La proposition faite par notre gouvernement de créer un nouveau contrat de travail instaurant une période d’essai de deux ans dérogatoire du droit commun semble, curieusement, ne pas trop choquer dans sa forme.
Elle est combattue sur le fond par les étudiants, les syndicats ouvriers, de nombreuses associations, les partis politiques non sarkozistes, et d’autres groupes encore, sans compter la multitude des personnes privées qui s’indignent de cette permission de tuer l’emploi. Leur attitude est logique. Leurs arguments sont rationnels. Leur refus est l’expression d’une solidarité fraternelle avec les jeunes travailleurs, qu’ils soient employés ou cadres.
Or, si je me place, en la circonstance, dans la peau d’un cadre dirigeant, chef de service ou équivalent, je me sens blessé, meurtri, méprisé.

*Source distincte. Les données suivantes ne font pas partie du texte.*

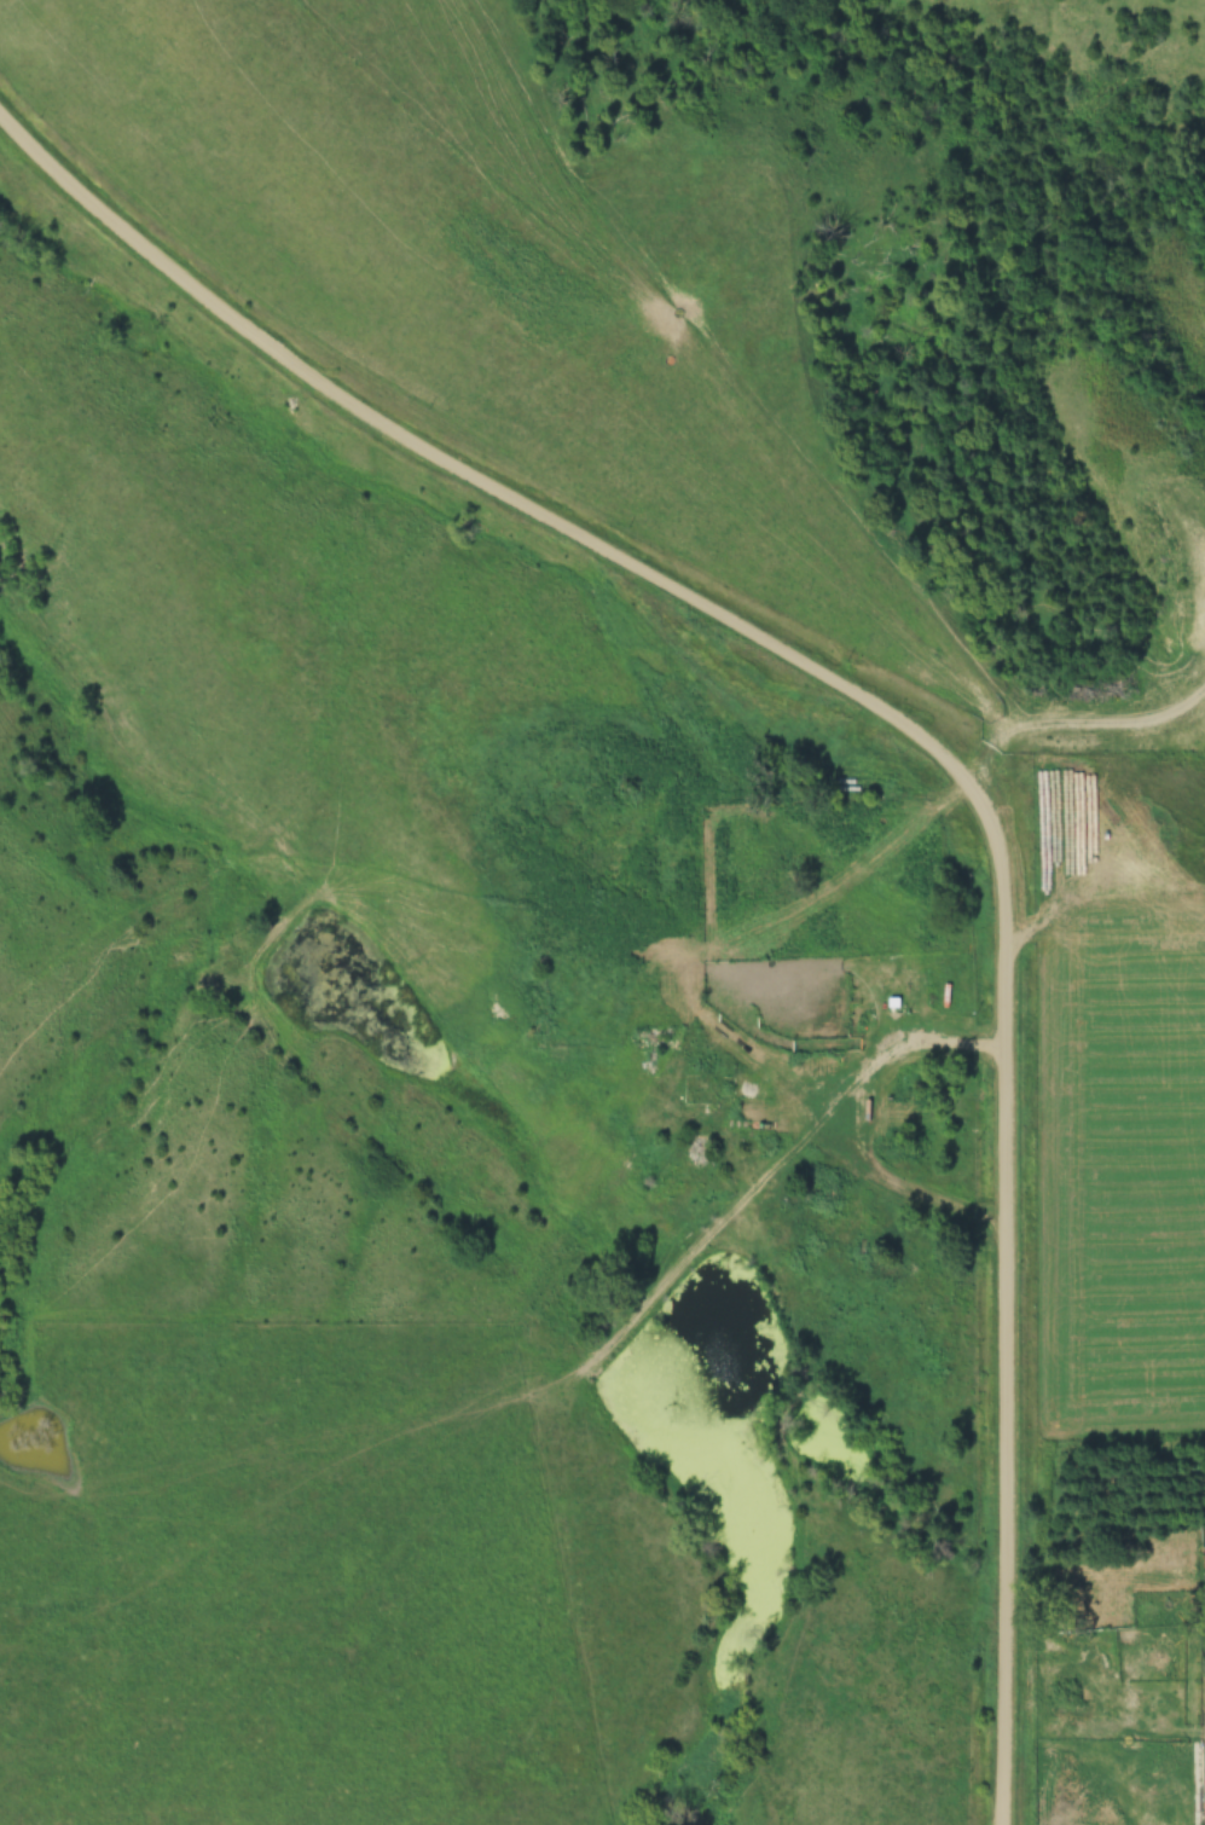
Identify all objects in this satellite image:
road: (918, 743)
building: (881, 988)
building: (703, 1145)
building: (1169, 1587)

Dans ma vie professionnelle, j’ai eu souvent la responsabilité de recruter. Et je sais ce qu’est au quotidien la réalité d’une période d’essai. C’est un moment privilégié, dans la relation avec le nouveau collaborateur, où l’on fait tout pour l’écouter, le former, l’aider à s’intégrer, tout en acceptant son originalité, pour réussir son embauche, car on en sait et le coût et la nécessité, et qu’elle est donc investissement.
Trois mois pour décider si l’idée de faire un plus ou moins long bout de chemin ensemble est viable, c’est déjà beaucoup de temps de réflexion. Souvent, les contrats "sur mesure" prévoyaient une progressivité raisonnable de cette période d’apprivoisement mutuel. Rarissimes étaient les renouvellements, qui impliquaient contractuellement l’accord formel du collaborateur.
Notre gouvernement, dans sa grande ignorance de la réalité des liens affectifs et sociaux qui s’établissent entre un patron et son nouveau collaborateur, pense qu’une période d’essai peut durer deux ans...
C’est faire injure aux capacités ordinaires des cadres ordinaires, qui n’ont pas besoin d’autant de temps pour valider une décision d’embauche. J’espère que les syndicats de cadres ne vont pas hésiter à stigmatiser ce jugement négatif porté sans nuances sur la capacité de celles et ceux qu’ils représentent à tenir avec succès une des responsabilités majeures de leur propre poste.
J’attends avec intérêt qu’un, un seul, des députés qui voteront cette disposition, prouve l’utilité d’une période d’essai de deux ans.
Je veux bien que le législateur tente d’imposer, contre toute logique de la motivation et de l’engagement, de l’honneur allais-je dire (que Philippe d’Iribarne me pardonne ce détournement de titre), le droit de mettre fin à un contrat de travail, endéans les deux ans, sans avoir de justification à apporter. Mais qu’il habille ce droit de tuer l’emploi en usant d’un vocabulaire tel que « durée de la période d’essai » relève, à mon avis, d’un autre abus : l’abus de terminologie.